La scène se passe à Tellac. Le suffixe a un goût de sud-ouest. Je suis installé près d’une église décatie, d’où on peut voir les champs boueux attendant les cultures. Ma vieille maison aux lourdes pierres contraste, et c’est heureux, avec mes activités virtuelles dans la ville voisine, auto-dénommée mégalopole technologique. J’ai un travail qui correspond à mes prétentions créatives : j’enregistre des milliers de voix pour un éditeur spécialisé dans l’enseignement des langues. Ca ne me donne pas de visibilité mais, au fond des studios, oublié, je satisfais un goût ancien pour le son sans l’image. La radio fait partie de ma vie, pas la télévision.
Mon village est petit et démodé. Les jeunes free-lance qui travaillent avec moi dans le studio d’enregistrement, au franglais exaspérant, disent toujours qu’ils ignorent son existence. Ils l’oublient aussitôt que je le mentionne.

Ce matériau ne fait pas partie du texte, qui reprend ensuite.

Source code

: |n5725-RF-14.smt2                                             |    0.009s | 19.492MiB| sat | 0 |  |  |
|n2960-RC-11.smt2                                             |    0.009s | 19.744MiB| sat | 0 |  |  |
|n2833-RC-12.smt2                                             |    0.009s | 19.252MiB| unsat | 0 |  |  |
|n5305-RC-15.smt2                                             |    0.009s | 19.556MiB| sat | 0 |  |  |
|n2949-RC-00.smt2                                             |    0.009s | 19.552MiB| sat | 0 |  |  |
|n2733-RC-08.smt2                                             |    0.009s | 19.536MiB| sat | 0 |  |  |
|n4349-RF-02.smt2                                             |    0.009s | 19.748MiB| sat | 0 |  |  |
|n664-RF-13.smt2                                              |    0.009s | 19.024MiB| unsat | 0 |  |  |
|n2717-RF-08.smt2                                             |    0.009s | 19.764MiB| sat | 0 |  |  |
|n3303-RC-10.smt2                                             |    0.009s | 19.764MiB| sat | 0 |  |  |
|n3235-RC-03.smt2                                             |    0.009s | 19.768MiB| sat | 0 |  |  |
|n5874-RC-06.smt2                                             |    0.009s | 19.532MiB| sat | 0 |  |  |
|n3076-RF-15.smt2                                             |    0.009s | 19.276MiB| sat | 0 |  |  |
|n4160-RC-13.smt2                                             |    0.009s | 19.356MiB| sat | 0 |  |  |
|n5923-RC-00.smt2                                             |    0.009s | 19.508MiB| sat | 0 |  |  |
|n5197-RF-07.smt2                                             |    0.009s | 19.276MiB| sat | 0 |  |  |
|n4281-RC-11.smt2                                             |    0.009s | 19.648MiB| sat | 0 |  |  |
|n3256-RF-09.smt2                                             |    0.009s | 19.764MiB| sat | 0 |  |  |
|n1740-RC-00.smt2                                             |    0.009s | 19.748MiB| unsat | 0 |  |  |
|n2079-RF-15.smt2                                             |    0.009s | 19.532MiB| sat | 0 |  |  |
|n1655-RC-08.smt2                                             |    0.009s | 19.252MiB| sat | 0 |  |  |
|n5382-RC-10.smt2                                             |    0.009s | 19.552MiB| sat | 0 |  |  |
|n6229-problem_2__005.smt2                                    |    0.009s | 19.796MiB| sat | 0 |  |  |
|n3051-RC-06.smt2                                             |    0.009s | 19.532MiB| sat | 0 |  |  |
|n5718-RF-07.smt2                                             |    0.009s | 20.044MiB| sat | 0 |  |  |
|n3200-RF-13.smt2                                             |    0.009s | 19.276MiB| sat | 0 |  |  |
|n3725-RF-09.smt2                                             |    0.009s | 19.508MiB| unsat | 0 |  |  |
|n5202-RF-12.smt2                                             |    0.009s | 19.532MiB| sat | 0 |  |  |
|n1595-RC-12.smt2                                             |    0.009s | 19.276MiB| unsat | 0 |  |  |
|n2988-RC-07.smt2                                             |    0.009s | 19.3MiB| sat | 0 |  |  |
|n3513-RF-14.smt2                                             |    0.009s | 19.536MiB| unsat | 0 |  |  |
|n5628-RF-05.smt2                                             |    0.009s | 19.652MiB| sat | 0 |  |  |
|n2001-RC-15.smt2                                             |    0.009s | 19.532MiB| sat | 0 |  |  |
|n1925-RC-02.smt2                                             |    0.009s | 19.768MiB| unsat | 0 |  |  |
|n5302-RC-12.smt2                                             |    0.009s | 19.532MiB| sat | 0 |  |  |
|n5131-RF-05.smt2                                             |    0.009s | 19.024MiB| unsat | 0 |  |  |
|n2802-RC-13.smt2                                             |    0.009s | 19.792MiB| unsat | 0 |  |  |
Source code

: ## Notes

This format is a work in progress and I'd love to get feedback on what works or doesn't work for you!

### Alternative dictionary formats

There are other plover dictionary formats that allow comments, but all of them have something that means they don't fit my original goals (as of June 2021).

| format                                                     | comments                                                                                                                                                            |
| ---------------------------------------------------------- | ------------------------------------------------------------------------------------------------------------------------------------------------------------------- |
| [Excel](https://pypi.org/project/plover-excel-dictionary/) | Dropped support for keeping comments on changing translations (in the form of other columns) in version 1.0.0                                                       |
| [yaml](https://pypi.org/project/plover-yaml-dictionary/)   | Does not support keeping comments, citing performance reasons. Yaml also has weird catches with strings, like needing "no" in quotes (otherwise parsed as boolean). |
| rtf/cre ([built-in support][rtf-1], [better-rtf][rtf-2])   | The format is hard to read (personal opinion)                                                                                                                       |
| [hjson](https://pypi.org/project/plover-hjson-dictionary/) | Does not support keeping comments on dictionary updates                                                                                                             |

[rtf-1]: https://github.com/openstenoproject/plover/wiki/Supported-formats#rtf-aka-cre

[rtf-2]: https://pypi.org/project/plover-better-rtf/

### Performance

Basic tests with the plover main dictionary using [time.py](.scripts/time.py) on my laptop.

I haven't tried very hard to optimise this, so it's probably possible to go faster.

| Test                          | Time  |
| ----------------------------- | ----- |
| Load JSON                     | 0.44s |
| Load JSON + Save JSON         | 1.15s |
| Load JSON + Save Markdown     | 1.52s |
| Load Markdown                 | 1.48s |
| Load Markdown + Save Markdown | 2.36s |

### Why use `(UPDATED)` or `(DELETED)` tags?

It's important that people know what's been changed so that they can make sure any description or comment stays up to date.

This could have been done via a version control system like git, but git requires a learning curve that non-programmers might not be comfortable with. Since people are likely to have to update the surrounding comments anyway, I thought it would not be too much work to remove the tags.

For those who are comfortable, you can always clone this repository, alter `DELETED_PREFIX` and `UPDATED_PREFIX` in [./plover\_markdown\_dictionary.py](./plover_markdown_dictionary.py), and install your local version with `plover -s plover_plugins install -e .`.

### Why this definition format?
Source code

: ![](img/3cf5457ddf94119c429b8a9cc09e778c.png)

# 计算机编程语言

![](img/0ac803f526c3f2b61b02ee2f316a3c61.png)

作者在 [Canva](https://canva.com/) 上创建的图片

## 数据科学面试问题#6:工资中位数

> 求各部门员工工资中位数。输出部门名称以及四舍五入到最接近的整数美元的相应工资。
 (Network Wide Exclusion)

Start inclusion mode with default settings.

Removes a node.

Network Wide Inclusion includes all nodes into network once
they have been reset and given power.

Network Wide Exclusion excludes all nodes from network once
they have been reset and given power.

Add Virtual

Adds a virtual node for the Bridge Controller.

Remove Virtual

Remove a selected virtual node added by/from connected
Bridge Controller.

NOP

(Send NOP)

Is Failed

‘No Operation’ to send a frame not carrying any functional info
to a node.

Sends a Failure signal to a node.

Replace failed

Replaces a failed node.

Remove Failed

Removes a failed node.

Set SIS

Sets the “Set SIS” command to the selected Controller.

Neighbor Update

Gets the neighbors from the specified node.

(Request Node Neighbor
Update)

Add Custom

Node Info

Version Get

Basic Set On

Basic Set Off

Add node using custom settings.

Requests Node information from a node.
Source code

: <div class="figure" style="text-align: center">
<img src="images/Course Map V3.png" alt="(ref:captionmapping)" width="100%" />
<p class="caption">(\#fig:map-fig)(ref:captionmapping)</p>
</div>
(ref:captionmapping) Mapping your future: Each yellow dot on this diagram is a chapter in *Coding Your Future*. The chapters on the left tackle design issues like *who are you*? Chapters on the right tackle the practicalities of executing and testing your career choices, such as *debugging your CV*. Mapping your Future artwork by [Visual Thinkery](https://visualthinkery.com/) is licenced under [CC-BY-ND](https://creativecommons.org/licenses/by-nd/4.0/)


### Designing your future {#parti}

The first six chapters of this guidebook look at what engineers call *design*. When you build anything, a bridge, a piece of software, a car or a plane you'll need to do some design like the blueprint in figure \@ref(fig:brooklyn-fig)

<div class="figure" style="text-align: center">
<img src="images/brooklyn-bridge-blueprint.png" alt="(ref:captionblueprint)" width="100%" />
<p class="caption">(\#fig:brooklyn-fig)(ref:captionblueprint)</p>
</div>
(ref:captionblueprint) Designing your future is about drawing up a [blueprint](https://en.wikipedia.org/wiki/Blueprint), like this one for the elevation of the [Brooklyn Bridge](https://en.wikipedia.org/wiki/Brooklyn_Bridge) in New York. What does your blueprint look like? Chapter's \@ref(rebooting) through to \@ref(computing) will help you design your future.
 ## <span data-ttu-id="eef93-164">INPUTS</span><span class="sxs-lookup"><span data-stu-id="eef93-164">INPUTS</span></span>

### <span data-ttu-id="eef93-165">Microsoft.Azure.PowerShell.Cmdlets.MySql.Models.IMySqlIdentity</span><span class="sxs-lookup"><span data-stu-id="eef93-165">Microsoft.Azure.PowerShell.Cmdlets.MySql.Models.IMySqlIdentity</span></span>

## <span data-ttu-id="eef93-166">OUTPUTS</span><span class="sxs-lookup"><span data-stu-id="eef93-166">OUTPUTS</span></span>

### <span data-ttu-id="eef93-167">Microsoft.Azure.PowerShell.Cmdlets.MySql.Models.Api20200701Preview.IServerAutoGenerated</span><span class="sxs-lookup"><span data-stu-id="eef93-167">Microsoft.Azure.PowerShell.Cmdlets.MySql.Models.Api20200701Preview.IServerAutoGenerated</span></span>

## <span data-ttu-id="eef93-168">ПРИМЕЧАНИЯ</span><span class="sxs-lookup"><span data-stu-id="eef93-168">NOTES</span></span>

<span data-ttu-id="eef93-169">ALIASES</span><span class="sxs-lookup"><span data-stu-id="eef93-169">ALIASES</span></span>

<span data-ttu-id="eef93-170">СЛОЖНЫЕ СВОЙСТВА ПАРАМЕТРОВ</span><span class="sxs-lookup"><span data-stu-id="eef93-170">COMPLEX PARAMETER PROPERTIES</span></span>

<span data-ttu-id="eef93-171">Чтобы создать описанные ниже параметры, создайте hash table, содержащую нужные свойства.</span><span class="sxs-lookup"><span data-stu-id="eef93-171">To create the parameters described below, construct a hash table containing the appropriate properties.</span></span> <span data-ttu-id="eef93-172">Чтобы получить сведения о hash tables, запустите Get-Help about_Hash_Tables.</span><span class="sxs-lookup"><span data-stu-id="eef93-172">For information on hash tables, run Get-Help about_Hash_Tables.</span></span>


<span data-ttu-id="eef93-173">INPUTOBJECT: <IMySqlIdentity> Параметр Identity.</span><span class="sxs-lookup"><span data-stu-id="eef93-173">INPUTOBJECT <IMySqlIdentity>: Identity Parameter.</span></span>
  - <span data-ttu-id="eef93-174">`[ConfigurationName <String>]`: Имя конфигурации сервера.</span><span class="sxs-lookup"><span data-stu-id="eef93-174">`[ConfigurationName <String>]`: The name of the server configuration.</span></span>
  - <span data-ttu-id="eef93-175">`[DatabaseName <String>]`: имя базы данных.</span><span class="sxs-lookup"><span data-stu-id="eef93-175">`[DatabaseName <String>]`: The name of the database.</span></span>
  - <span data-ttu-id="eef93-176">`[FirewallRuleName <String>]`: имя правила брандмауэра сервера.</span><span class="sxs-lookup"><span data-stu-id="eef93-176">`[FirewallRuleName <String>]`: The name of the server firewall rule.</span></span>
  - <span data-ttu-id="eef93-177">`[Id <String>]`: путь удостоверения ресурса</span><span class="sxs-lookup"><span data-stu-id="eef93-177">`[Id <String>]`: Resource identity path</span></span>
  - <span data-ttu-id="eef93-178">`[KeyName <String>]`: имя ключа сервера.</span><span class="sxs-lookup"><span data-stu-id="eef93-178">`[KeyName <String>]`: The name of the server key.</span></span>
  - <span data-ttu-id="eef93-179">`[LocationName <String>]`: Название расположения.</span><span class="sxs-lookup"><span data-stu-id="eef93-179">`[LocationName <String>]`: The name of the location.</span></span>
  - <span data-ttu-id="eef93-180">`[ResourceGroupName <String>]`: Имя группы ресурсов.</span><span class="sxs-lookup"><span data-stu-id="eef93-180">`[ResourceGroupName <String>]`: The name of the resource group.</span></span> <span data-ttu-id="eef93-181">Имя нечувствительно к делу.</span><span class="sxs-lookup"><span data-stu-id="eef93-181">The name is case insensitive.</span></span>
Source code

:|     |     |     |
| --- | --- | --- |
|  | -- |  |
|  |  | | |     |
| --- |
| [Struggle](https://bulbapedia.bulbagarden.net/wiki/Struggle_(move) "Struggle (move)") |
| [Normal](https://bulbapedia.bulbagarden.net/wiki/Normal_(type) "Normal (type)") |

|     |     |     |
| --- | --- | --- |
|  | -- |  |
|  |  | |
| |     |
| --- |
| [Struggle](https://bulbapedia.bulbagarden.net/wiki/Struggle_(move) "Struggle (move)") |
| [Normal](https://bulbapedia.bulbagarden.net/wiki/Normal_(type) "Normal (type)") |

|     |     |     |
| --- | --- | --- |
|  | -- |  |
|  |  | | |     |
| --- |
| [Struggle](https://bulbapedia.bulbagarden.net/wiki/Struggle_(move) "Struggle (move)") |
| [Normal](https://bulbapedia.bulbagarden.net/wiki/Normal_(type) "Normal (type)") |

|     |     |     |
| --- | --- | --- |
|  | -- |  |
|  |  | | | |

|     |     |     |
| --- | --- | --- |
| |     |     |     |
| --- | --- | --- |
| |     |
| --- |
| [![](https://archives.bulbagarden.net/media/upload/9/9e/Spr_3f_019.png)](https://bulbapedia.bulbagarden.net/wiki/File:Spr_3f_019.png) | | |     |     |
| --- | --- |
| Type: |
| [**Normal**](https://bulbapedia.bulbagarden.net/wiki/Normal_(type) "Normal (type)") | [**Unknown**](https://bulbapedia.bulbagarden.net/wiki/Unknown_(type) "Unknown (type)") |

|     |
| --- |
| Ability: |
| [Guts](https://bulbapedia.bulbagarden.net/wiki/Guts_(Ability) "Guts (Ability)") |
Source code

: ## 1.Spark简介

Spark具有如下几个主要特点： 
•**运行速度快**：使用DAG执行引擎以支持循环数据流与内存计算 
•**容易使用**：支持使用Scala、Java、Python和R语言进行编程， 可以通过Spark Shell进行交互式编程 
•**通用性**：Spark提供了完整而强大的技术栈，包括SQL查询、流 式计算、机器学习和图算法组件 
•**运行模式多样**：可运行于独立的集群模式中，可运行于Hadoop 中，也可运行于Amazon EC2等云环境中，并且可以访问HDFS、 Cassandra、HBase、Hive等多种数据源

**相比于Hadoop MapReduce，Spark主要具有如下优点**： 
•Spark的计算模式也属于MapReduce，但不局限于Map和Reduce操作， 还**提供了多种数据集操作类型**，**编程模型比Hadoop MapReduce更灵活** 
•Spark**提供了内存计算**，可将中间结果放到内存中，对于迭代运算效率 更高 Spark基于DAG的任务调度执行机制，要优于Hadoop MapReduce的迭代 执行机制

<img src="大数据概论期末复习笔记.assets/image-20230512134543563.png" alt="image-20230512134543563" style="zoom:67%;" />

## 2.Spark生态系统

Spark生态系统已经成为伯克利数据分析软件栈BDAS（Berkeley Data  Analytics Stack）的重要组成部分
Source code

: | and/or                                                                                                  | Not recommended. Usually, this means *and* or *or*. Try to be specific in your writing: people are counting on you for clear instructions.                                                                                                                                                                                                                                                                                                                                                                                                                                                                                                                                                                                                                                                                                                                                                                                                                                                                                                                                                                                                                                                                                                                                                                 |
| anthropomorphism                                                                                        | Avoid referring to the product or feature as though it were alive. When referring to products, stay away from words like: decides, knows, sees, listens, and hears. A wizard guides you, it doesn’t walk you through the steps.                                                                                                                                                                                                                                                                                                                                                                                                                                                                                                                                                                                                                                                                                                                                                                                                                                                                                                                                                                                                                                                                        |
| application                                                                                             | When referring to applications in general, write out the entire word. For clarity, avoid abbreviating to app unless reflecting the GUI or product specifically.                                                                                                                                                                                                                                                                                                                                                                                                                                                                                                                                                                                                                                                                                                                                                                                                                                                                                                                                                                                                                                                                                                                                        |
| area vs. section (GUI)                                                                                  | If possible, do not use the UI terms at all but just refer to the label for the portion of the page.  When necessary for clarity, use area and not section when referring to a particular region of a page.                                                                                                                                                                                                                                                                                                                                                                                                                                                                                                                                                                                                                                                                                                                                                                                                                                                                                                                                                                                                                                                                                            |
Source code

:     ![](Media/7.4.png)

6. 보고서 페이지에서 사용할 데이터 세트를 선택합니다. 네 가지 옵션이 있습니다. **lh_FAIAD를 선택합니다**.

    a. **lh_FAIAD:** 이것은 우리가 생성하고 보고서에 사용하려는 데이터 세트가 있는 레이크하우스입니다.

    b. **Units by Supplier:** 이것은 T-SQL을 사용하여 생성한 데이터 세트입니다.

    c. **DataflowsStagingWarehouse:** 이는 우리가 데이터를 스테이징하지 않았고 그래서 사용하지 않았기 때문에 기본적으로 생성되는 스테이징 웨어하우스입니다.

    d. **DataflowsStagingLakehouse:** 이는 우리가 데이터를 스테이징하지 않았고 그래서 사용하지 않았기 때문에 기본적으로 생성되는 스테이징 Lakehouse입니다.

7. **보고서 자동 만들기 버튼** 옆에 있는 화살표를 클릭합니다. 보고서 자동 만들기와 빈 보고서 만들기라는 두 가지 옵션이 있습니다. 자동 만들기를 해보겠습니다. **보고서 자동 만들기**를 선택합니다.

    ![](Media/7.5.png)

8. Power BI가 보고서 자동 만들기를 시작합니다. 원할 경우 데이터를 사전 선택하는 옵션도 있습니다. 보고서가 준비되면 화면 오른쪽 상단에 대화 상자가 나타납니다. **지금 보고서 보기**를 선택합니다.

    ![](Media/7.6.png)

J’ai bien vite perçu que le mépris a sa réciproque : de nombreux paysans ont vendu leurs terres aux habitants de la mégalopole mais n’en parlent pas.
Parfois le soir, même en hiver, l’un d’eux m’invite à boire un verre. Une secousse de la chaise en paille fait fuir le chat qui, généralement, y dort, et on commence à parler des affaires de la commune. Ils me convient pour deux raisons : pour pouvoir boire sans l’opposition des femmes et parce qu’ils pensent que je pourrais devenir conseiller municipal. C’est les élections.